Exercise aim »
Only lines holding "hidden" are needed; copy each of them from the data below.

Supplied records »
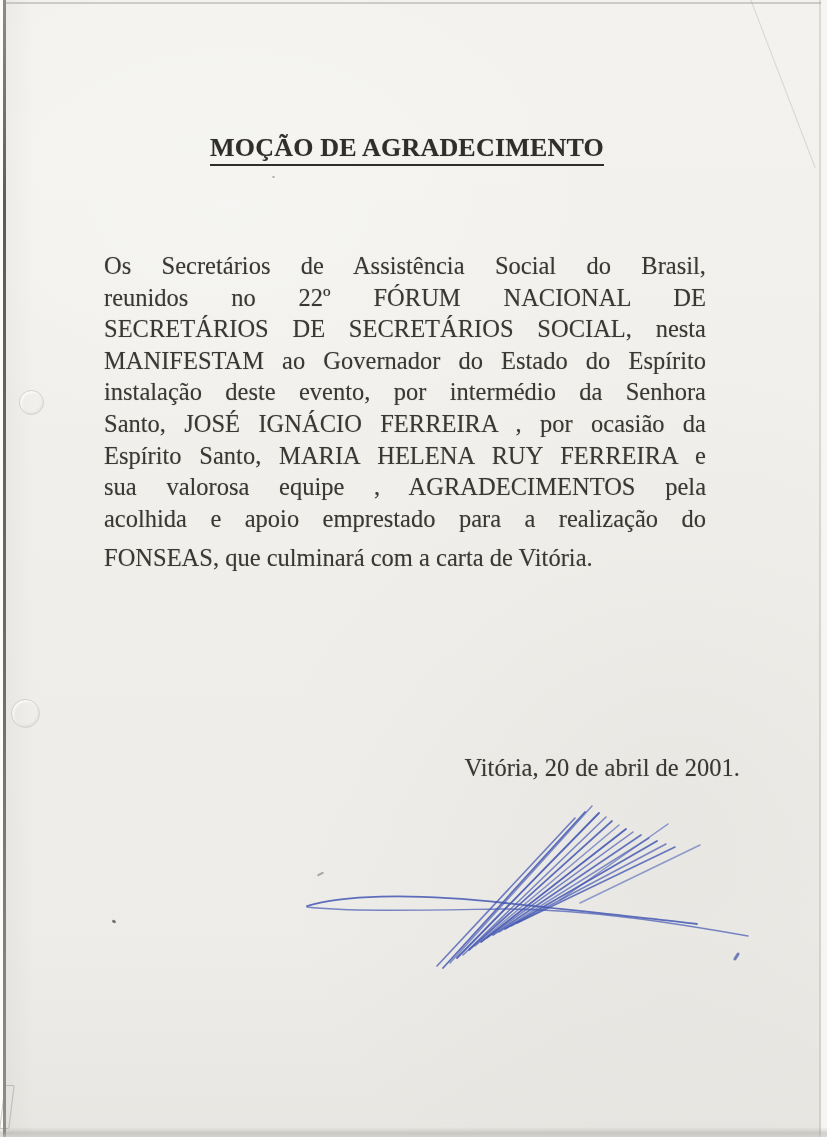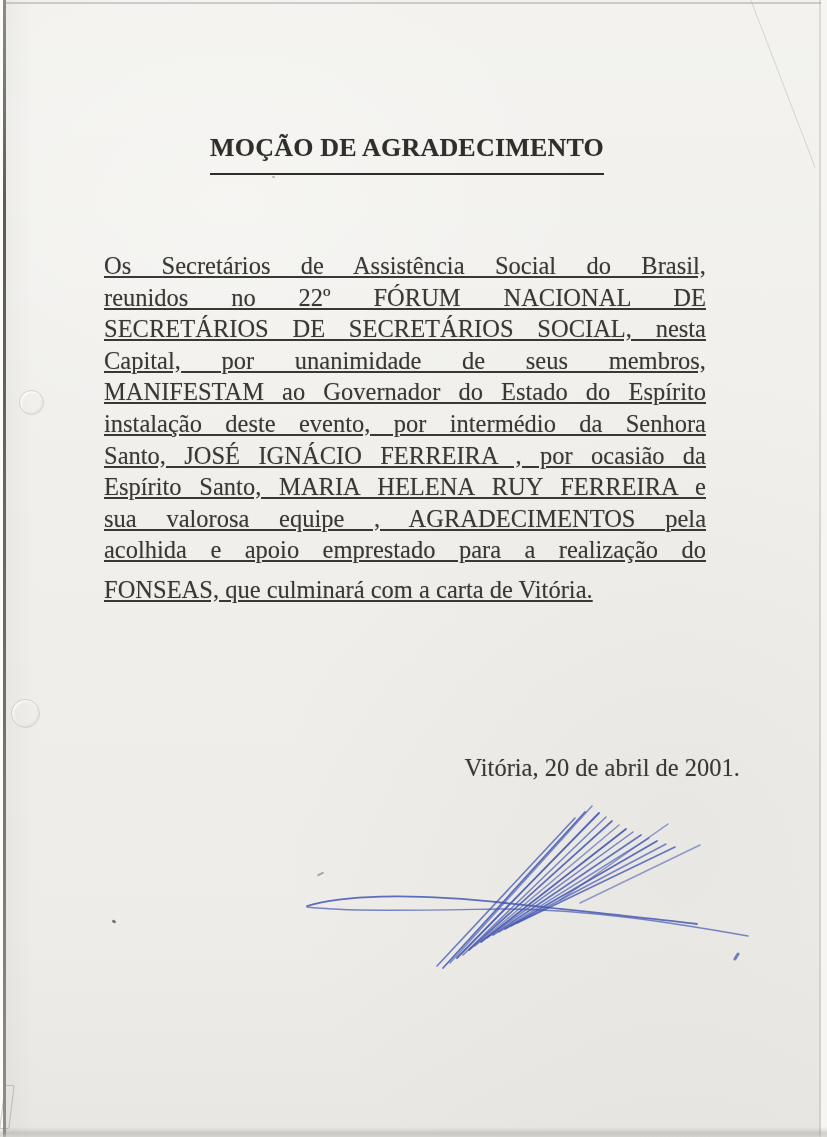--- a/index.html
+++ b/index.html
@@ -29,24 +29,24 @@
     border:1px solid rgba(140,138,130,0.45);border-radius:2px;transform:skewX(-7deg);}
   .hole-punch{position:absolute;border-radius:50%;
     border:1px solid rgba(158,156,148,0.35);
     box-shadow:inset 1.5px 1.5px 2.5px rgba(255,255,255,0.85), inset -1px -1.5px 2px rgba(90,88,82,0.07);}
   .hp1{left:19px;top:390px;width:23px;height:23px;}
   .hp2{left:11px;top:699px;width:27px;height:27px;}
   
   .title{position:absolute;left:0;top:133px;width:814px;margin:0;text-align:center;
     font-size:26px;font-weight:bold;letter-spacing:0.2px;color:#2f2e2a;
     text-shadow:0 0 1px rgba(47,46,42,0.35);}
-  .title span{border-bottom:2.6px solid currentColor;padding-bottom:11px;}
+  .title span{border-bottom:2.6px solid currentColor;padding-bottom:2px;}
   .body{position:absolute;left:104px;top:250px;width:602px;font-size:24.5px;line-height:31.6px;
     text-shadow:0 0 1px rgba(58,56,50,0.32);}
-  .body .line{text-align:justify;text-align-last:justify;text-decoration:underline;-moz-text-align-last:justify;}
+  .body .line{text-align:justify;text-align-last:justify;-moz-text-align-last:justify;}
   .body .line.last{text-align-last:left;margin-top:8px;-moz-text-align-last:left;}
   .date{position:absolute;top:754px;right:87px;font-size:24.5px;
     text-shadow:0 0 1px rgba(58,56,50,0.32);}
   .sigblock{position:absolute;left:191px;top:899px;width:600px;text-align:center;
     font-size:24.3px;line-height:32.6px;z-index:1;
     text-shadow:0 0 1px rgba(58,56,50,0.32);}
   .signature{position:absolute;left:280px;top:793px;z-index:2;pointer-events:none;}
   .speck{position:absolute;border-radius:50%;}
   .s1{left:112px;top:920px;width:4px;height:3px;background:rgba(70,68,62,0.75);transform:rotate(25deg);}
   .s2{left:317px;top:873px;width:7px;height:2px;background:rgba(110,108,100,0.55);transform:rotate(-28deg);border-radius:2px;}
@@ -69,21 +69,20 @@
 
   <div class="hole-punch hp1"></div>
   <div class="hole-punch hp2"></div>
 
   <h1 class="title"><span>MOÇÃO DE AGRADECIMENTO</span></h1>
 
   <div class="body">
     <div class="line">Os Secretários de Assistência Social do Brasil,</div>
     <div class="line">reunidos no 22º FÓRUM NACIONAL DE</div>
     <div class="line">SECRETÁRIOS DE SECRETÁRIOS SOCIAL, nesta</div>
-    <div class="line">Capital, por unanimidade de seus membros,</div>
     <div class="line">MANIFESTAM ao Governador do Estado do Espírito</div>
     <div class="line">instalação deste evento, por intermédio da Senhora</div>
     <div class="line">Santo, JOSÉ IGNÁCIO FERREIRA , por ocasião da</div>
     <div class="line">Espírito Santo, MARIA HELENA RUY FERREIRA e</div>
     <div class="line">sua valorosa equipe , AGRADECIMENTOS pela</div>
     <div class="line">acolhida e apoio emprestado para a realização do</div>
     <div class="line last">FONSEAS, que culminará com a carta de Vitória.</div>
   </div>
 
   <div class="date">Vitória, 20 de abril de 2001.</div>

--

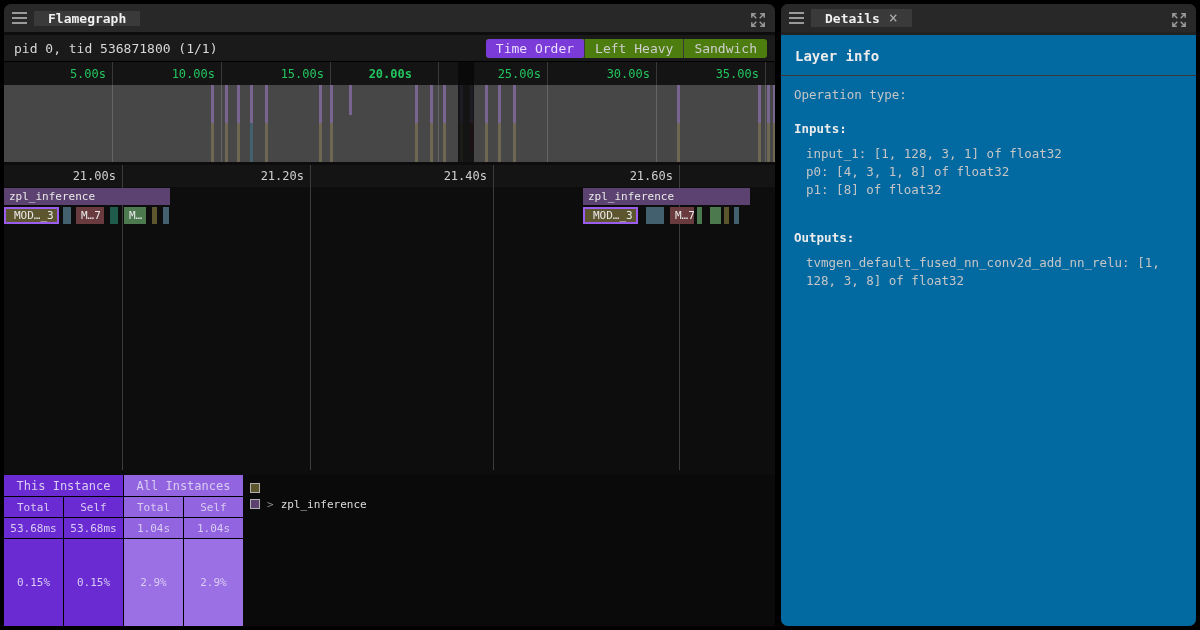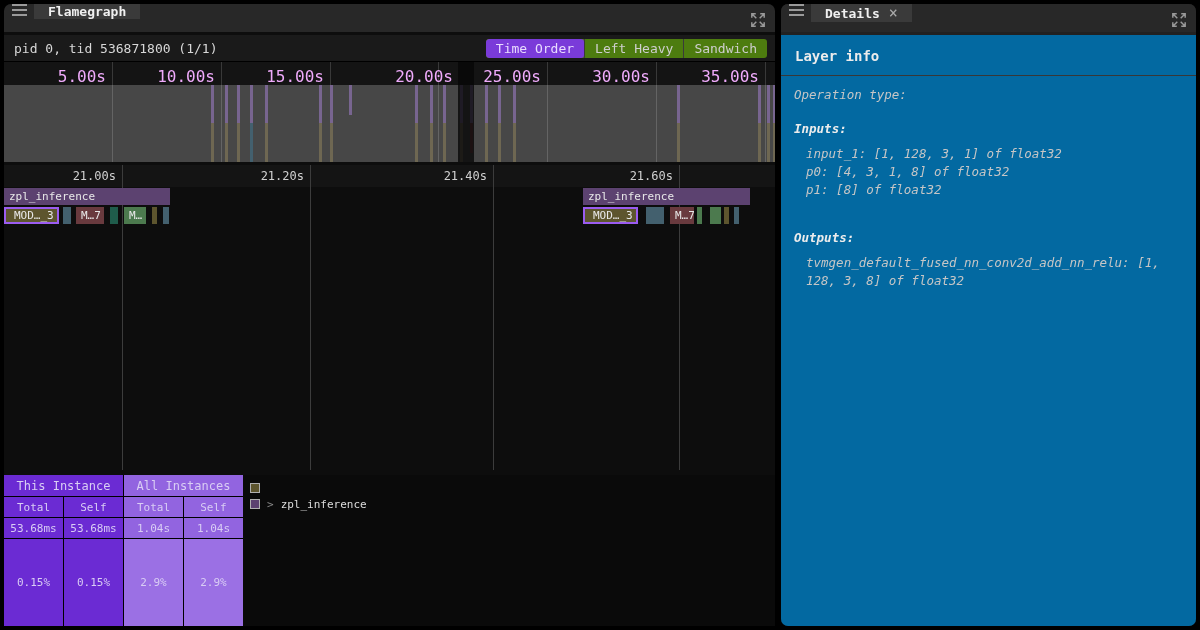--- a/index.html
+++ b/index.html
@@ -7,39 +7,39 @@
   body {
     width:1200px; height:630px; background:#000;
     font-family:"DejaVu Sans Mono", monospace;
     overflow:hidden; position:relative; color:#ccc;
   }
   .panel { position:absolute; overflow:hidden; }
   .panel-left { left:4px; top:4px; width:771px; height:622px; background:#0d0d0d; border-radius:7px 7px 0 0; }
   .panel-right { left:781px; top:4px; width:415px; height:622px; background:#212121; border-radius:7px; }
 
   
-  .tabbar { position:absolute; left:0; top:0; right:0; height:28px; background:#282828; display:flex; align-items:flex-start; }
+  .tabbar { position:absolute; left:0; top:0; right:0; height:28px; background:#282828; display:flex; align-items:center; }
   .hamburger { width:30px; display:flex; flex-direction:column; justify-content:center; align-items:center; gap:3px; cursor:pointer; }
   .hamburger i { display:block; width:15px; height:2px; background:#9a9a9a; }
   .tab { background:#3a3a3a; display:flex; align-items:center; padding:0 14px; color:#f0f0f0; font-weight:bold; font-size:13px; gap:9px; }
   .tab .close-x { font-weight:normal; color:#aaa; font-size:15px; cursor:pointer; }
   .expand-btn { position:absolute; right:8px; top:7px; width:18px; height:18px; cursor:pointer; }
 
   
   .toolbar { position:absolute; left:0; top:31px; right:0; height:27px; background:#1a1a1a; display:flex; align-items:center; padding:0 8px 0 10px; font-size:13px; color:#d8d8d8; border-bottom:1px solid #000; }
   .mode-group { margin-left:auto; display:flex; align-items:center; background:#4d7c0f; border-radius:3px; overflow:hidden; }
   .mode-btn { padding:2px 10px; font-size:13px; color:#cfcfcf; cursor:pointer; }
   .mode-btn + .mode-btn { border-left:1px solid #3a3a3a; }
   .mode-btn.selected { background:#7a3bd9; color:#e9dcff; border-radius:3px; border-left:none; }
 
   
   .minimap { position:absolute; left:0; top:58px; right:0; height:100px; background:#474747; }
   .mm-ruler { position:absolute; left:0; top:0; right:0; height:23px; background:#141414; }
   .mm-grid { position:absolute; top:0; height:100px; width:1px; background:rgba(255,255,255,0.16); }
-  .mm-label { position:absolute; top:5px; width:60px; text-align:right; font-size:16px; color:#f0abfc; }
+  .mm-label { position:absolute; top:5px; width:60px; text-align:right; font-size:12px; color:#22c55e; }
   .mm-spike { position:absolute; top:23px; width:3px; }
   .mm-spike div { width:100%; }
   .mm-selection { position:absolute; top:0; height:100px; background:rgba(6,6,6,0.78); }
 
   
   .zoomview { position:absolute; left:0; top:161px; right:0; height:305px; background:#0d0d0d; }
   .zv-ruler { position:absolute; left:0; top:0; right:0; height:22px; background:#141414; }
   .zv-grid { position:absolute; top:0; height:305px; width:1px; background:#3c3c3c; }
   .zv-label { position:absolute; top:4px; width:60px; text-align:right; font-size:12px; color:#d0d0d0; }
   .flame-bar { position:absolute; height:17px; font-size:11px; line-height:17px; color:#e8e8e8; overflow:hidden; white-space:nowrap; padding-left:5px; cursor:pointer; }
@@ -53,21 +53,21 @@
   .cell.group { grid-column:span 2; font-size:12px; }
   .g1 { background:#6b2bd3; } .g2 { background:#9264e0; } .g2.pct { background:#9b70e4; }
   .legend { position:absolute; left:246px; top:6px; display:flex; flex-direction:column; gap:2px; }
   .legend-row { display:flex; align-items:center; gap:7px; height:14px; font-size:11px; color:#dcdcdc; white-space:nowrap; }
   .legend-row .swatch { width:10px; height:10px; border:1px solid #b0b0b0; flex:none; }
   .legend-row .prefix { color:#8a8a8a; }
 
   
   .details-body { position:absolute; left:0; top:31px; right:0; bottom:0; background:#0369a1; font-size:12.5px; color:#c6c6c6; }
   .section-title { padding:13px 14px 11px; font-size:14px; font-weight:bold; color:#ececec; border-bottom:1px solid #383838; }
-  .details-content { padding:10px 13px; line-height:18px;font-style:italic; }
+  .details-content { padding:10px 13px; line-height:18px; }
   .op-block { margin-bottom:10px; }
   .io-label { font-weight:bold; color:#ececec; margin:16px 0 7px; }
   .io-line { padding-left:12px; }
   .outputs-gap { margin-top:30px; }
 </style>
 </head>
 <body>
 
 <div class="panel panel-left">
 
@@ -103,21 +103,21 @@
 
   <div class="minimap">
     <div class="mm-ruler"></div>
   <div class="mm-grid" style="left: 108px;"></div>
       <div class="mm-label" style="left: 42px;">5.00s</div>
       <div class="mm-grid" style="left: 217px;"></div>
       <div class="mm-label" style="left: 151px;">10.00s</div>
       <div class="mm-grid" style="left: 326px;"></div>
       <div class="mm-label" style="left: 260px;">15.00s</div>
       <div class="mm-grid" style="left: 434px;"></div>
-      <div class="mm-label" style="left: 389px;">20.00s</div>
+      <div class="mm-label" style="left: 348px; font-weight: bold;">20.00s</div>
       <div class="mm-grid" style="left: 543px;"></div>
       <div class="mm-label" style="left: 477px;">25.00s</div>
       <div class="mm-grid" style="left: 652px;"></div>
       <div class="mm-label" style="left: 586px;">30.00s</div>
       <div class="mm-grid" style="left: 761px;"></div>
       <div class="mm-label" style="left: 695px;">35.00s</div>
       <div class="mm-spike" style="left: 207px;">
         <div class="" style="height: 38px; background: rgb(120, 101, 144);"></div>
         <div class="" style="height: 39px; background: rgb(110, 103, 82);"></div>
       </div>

Task output »
     overflow:hidden; position:relative; color:#ccc;
   .panel { position:absolute; overflow:hidden; }
   .mode-group { margin-left:auto; display:flex; align-items:center; background:#4d7c0f; border-radius:3px; overflow:hidden; }
   .flame-bar { position:absolute; height:17px; font-size:11px; line-height:17px; color:#e8e8e8; overflow:hidden; white-space:nowrap; padding-left:5px; cursor:pointer; }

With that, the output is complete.